=== Text provided ===

What Are We Escaping?

Dr. Michael LaitmanBaal HaSulam, “Introduction to The Book of Zohar,” Item 29: This is regarded as being under the Sitra Achra and the Klipot, whose role is to expand and enhance his will to receive and make it exaggerated and unrestrained in any way, to provide one with all the material he needs to work with and correct.

During the first phase of the correction when we are drawn to goodness, we discover evil. This revelation is necessary and so we have to prepare the environment and ourselves in advance in order to be able to bear it. We have to understand that this is the “matter” that we should correct and that its correction depends on the recognition of evil.

The point is not the suffering itself, but that we discover that the ego doesn’t let us bestow. I attribute the evil not to the unpleasant feeling that the desire brings about, but to the obstacles that it places on my way to unite with others and through them with the Creator.

This is the reason that the ego is called an “evil inclination.” On the whole, it can bring me pleasure and not troubles. Let’s take the seven years of satiety in Egypt for example, were they good or bad for the people of Israel? What if a person is detached from spirituality and under the domination of his ego? What if he knows that, is sure of that, and at the same time experiences pleasant feelings in his desire to receive, but feels bad in his soul?

Could it be that it is a sign of positive development? After all, despite the egoistic pleasures that I feel while I am in exile in Egypt under the domination of evil, the ego rules me and doesn’t allow me to advance towards spirituality, towards the Creator. Then comes another phase, when my ego begins to receive blows. Is this better? Is this easier?

On the one hand, yes, since the troubles of the ego enable me to escape it. On the other hand, it’s the ego that agrees to escape from Egypt because of the troubles and not in order to adhere to the Creator. In this case, my work is double: I have to rise above my egoistic feelings and use them as an accelerator for advancement.

=== Dataset excerpts ===

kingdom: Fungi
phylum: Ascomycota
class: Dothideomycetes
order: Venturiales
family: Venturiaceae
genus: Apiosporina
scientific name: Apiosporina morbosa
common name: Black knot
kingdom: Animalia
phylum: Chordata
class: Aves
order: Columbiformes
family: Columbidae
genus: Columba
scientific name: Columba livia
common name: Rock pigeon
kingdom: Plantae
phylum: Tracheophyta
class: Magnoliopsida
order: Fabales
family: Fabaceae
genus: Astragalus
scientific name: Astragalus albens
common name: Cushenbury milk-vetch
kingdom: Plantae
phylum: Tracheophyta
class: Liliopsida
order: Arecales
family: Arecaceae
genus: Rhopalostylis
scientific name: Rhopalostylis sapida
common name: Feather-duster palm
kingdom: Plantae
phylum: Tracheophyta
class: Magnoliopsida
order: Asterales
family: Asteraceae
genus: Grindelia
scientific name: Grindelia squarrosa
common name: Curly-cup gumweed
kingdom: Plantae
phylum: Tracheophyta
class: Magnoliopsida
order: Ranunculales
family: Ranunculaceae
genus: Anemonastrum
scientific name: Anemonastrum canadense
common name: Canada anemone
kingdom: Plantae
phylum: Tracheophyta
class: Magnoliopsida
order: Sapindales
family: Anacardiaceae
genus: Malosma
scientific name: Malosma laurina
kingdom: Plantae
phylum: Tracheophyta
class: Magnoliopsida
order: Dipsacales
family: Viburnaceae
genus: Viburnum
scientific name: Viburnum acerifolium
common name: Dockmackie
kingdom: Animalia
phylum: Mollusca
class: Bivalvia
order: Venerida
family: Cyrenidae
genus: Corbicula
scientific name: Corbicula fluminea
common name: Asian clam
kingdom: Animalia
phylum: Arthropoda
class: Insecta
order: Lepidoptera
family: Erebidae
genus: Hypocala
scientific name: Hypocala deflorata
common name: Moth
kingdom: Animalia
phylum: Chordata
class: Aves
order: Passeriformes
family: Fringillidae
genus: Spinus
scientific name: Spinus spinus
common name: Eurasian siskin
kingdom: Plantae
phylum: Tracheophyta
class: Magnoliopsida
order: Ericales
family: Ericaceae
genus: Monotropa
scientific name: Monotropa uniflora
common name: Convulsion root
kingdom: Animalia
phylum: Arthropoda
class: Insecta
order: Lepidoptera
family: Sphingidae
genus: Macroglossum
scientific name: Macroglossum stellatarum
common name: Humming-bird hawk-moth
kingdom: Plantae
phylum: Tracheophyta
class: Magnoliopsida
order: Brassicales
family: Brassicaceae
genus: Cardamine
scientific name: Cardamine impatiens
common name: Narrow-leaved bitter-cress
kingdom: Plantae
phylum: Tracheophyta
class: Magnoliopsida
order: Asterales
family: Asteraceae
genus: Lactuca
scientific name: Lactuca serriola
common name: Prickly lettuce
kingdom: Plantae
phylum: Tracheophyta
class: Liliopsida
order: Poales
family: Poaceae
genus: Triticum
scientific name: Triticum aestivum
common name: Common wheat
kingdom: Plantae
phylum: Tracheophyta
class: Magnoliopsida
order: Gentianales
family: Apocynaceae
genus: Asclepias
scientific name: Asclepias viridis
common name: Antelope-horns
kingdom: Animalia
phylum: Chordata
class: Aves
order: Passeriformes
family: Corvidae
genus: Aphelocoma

===

## Tasks to carry out
(1) Answer each question using the commentary.
(a) Which item of "Introduction to The Book of Zohar" is quoted?
(b) On what does the correction of the "matter" depend?
(c) What period in Egypt does the commentary use as an example?
(2) Print the part of the commentary that begins at the words "Could it be" and stops after the words "Is this easier?".
The listing has no connection to the commentary.

## In response
(1)
(a) Item 29
(b) The recognition of evil
(c) The seven years of satiety

(2)
Could it be that it is a sign of positive development? After all, despite the egoistic pleasures that I feel while I am in exile in Egypt under the domination of evil, the ego rules me and doesn’t allow me to advance towards spirituality, towards the Creator. Then comes another phase, when my ego begins to receive blows. Is this better? Is this easier?